Zutreffend hat das Rekursgericht schon darauf hingewiesen, dass die Antragstellerin von Anbeginn eine Zustimmung der Hausverwaltung zu der Veränderung des Mietgegenstands behauptete und dass eine solche hier auch vorliege, weil der vom Mehrheitseigentümer bestellte Verwalter im Rahmen der ordentlichen Verwaltung, zu der diese Maßnahme zähle, auch die Minderheitseigentümer vertrete und in diesem Rahmen wirksam verbinden könne, und dass vertragliche Veränderungsansprüche ausschließlich auf den (streitigen) Rechtsweg gehören (vgl auch Würth-Zingher, MRG² Anm 14 zu § 37 Abs 1 Z 6 MRG). In diesem Sinne hat auch bereits der 6. Senat des Obersten Gerichtshof am 19. 1. 1984 zur AZ 6 Ob 823/83 erkannt.
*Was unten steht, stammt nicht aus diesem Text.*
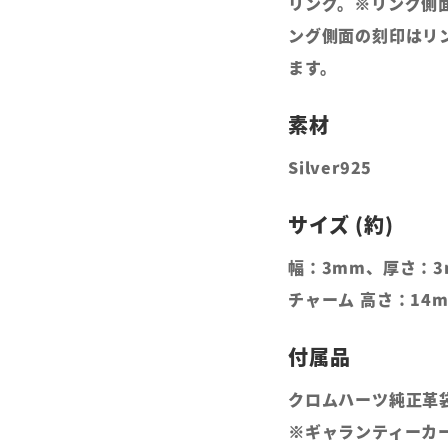
リング。※リング側
ング側面の刻印はリ
ます。
Silver925
幅：3mm、厚さ：3
チャーム 高さ：14
クロムハーツ純正革
※ギャランティーカ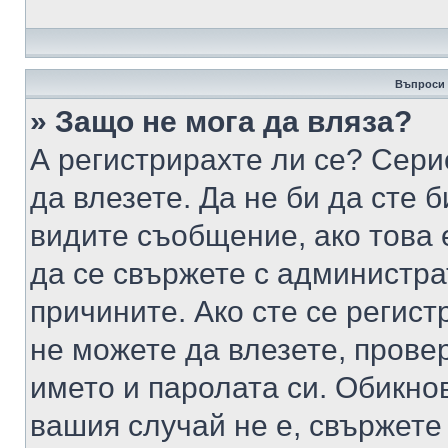
Въпроси 
» Защо не мога да вляза?
А регистрирахте ли се? Серио
да влезете. Да не би да сте 
видите съобщение, ако това 
да се свържете с администра
причините. Ако сте се регист
не можете да влезете, пров
името и паролата си. Обикно
вашия случай не е, свържете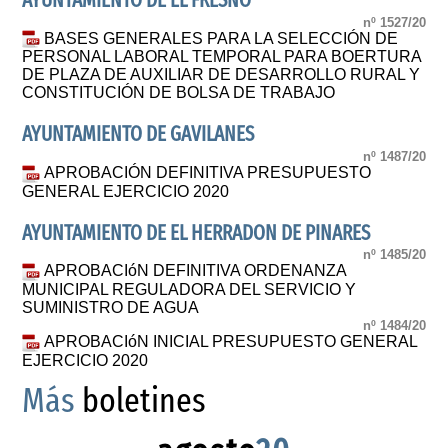
AYUNTAMIENTO DE EL FRESNO
nº 1527/20
BASES GENERALES PARA LA SELECCIÓN DE
PERSONAL LABORAL TEMPORAL PARA BOERTURA
DE PLAZA DE AUXILIAR DE DESARROLLO RURAL Y
CONSTITUCIÓN DE BOLSA DE TRABAJO
AYUNTAMIENTO DE GAVILANES
nº 1487/20
APROBACIÓN DEFINITIVA PRESUPUESTO
GENERAL EJERCICIO 2020
AYUNTAMIENTO DE EL HERRADON DE PINARES
nº 1485/20
APROBACIóN DEFINITIVA ORDENANZA
MUNICIPAL REGULADORA DEL SERVICIO Y
SUMINISTRO DE AGUA
nº 1484/20
APROBACIóN INICIAL PRESUPUESTO GENERAL
EJERCICIO 2020
Más
boletines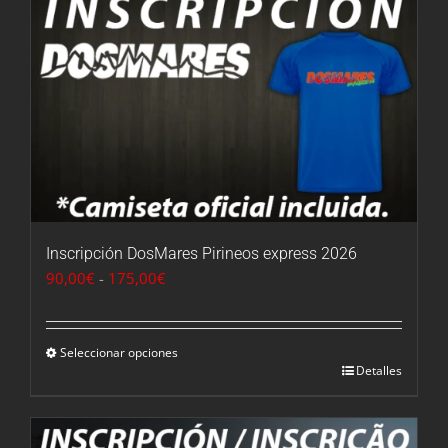
Inscripción DosMares Pirineos express 2026
Rango
90,00
€
-
175,00
€
de
precios:
desde
Seleccionar opciones
Detalles
90,00€
hasta
175,00€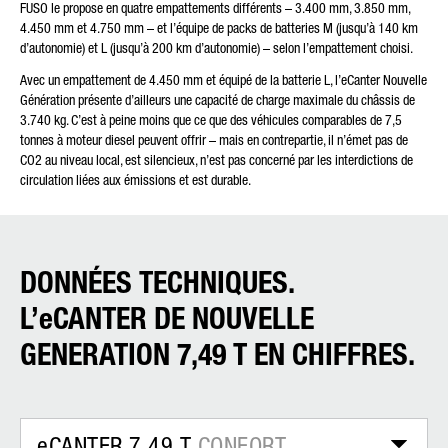
FUSO le propose en quatre empattements différents – 3.400 mm, 3.850 mm,
4.450 mm et 4.750 mm – et l’équipe de packs de batteries M (jusqu’à 140 km
d’autonomie) et L (jusqu’à 200 km d’autonomie) – selon l’empattement choisi.
Avec un empattement de 4.450 mm et équipé de la batterie L, l’eCanter Nouvelle
Génération présente d’ailleurs une capacité de charge maximale du châssis de
3.740 kg. C’est à peine moins que ce que des véhicules comparables de 7,5
tonnes à moteur diesel peuvent offrir – mais en contrepartie, il n’émet pas de
CO2 au niveau local, est silencieux, n’est pas concerné par les interdictions de
circulation liées aux émissions et est durable.
DONNÉES TECHNIQUES.
L’eCANTER DE NOUVELLE
GENERATION 7,49 T EN CHIFFRES.
eCANTER 7,49 T
CONFORT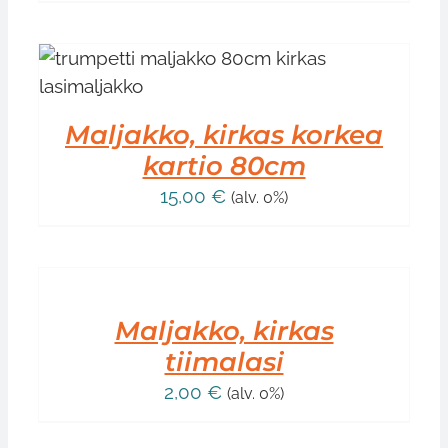
Maljakko, kirkas korkea
kartio 80cm
15,00
€
(alv. 0%)
LISÄÄ
OSTOSKORIIN
/
LISÄTIEDOT
Maljakko, kirkas
tiimalasi
2,00
€
(alv. 0%)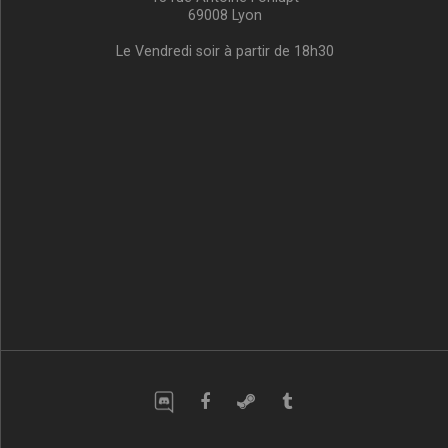
69008 Lyon
Le Vendredi soir à partir de 18h30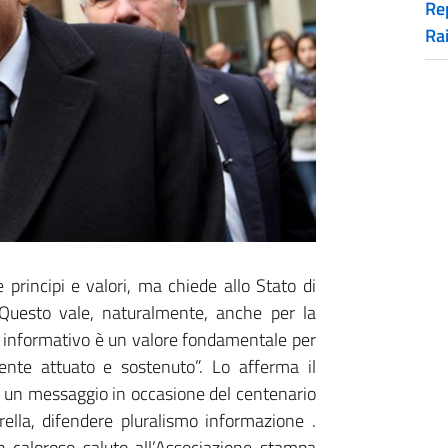
Rep
Ra
e principi e valori, ma chiede allo Stato di
. Questo vale, naturalmente, anche per la
smo informativo è un valore fondamentale per
nte attuato e sostenuto”. Lo afferma il
n un messaggio in occasione del centenario
ella, difendere pluralismo informazione .
n caloroso saluto all’Associazione stampa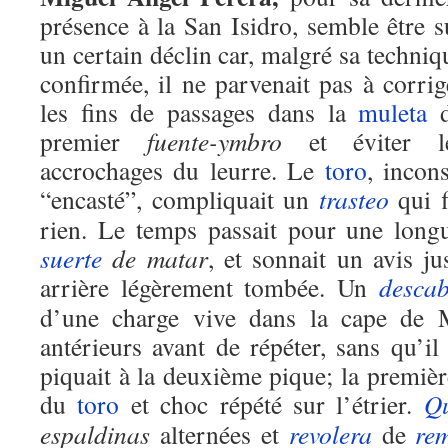
présence à la San Isidro, semble être s
un certain déclin car, malgré sa techniq
confirmée, il ne parvenait pas à corrig
les fins de passages dans la
muleta
d
premier
fuente-ymbro
et éviter l
accrochages du leurre. Le
toro
, incon
“encasté”, compliquait un
trasteo
qui f
rien. Le temps passait pour une long
suerte
de matar
, et sonnait un avis j
arrière légèrement tombée. Un
descab
d’une charge vive dans la cape de M
antérieurs avant de répéter, sans qu’il
piquait à la deuxième pique; la premièr
du
toro
et choc répété sur l’étrier.
Qu
espaldinas
alternées et
revolera
de
re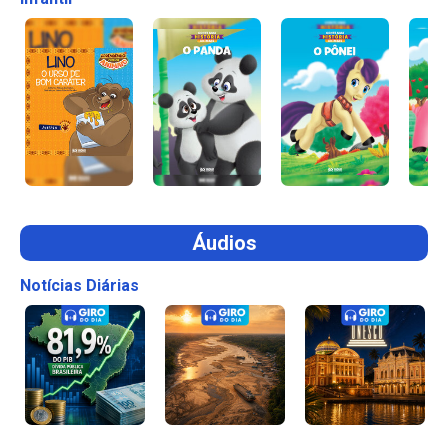
Áudios
Notícias Diárias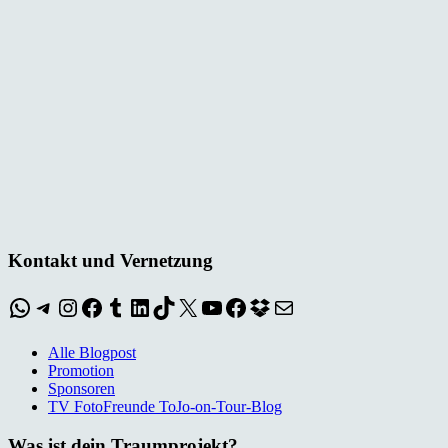
Kontakt und Vernetzung
WhatsApp
Telegram
Instagram
Facebook
Tumblr
LinkedIn
TikTok
X
YouTube
Facebook
Dropbox
E-Mail
Alle Blogpost
Promotion
Sponsoren
TV FotoFreunde ToJo-on-Tour-Blog
Was ist dein Traumprojekt?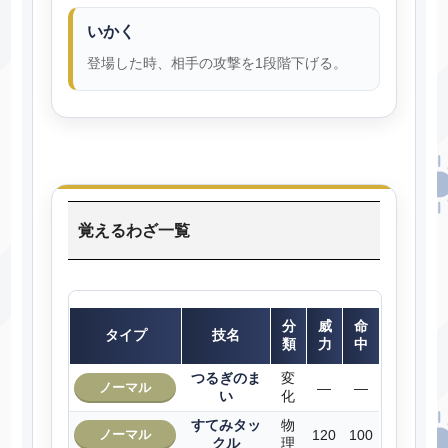
いかく
登場した時、相手の攻撃を1段階下げる。
覚えるわざ一覧
分
威
命
タイプ
技名
類
力
中
つるぎのま
変
ノーマル
―
―
い
化
すてみタッ
物
ノーマル
120
100
クル
理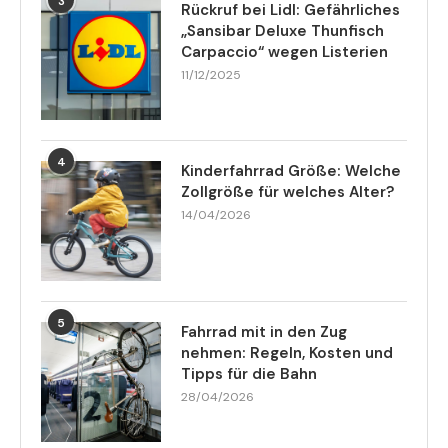
3
Rückruf bei Lidl: Gefährliches
„Sansibar Deluxe Thunfisch
Carpaccio“ wegen Listerien
11/12/2025
4
Kinderfahrrad Größe: Welche
Zollgröße für welches Alter?
14/04/2026
5
Fahrrad mit in den Zug
nehmen: Regeln, Kosten und
Tipps für die Bahn
28/04/2026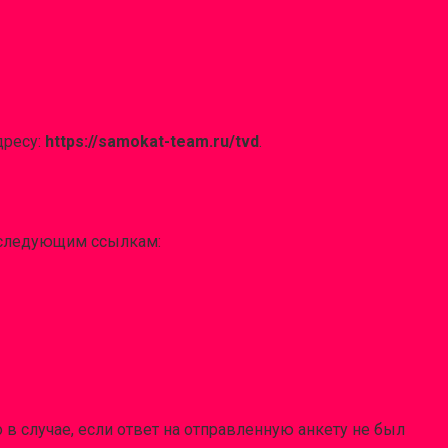
дресу:
https://samokat-team.ru/tvd
.
о следующим ссылкам:
в случае, если ответ на отправленную анкету не был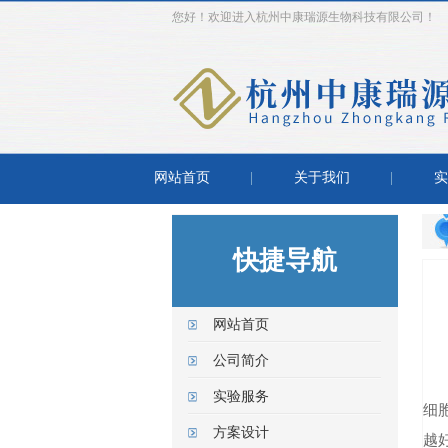
您好！欢迎进入杭州中康瑞源生物科技有限公司！
网站首页
关于我们
实
快捷导航
网站首页
公司简介
实验服务
细
方案设计
越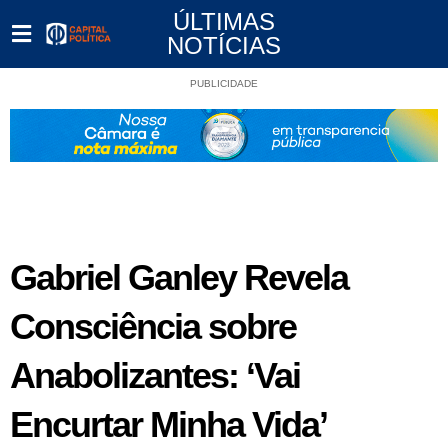
ÚLTIMAS
NOTÍCIAS
PUBLICIDADE
Gabriel Ganley Revela
Consciência sobre
Anabolizantes: ‘Vai
Encurtar Minha Vida’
Insoweit kann dem Revisionsrekurs der Antragstellerin kein Erfolg beschieden sein.

Es kann jedoch nicht die Ansicht des Rekursgerichts geteilt werden, diesfalls komme eine Abgabe der Sache an den Streitrichter erster Instanz nicht in Betracht, weil die Mieterin ihren Antrag in einem dem gerichtlichen Verfahren vorgelagerten Verwaltungsverfahren gestellt habe und dieser niemals Bestandteil eines gerichtlichen Verfahrens sein könne; es müsste nämlich in einem solchen Falle der Verwaltungsakt und der darin erliegende Antrag in den zu bildenden Streitakt einbezogen werden, „was aber bei dieser sukzessiven Verfahrenszuständigkeit nicht möglich“ sei.

Das Rekursgericht übersieht dabei, dass im Falle der sukzessiven Zuständigkeit über eine und dieselbe Sache auch in dem an das Verwaltungsverfahren anschließenden Gerichtsverfahren die Identität der Rechtssache in jeder Beziehung erhalten bleibt, also auch der das (gesamte) Verfahren einleitende Sachantrag dem Gerichtsverfahren zugrundeliegt, mag er nun in einem zum Aktenbestand der vorgeschaltet gewesenen Verwaltungsbehörde (Schlichtungsstelle des Magistrats) gehörigen Aktenband enthalten oder in dem anschließend eingeleiteten gerichtlichen Verfahren wiederholt worden sein. An der materialmäßigen Zuordnung des Geschäftsstücks, in dem der allen bedeutungsvolle inhaltliche Sachantrag enthalten ist, darf doch die zur Vermeidung bürokratischer Umständlichkeiten und zur einfacheren Verwirklichung materieller Rechtsansprüche gebotene Überleitung des außerstreitigen ins streitige Verfahren im Sinne der Entscheidung SZ 54/129 nicht scheitern, denn es kann dieses Problem durch Ablichtung der entscheidenden Geschäftsstücke des Verwaltungsakts im Fotokopierverfahren leicht gelöst werden.

Aus diesem Grunde ist in Abänderung des Zurückweisungsausspruchs dem Erstgericht die Einleitung des gesetzmäßigen (streitigen) Verfahrens über den Sachantrag der Mieterin aufzutragen, der freilich noch einer entsprechenden Formulierung bedarf, wie sie § 226 Abs 1 ZPO für das Klagebegehren fordert.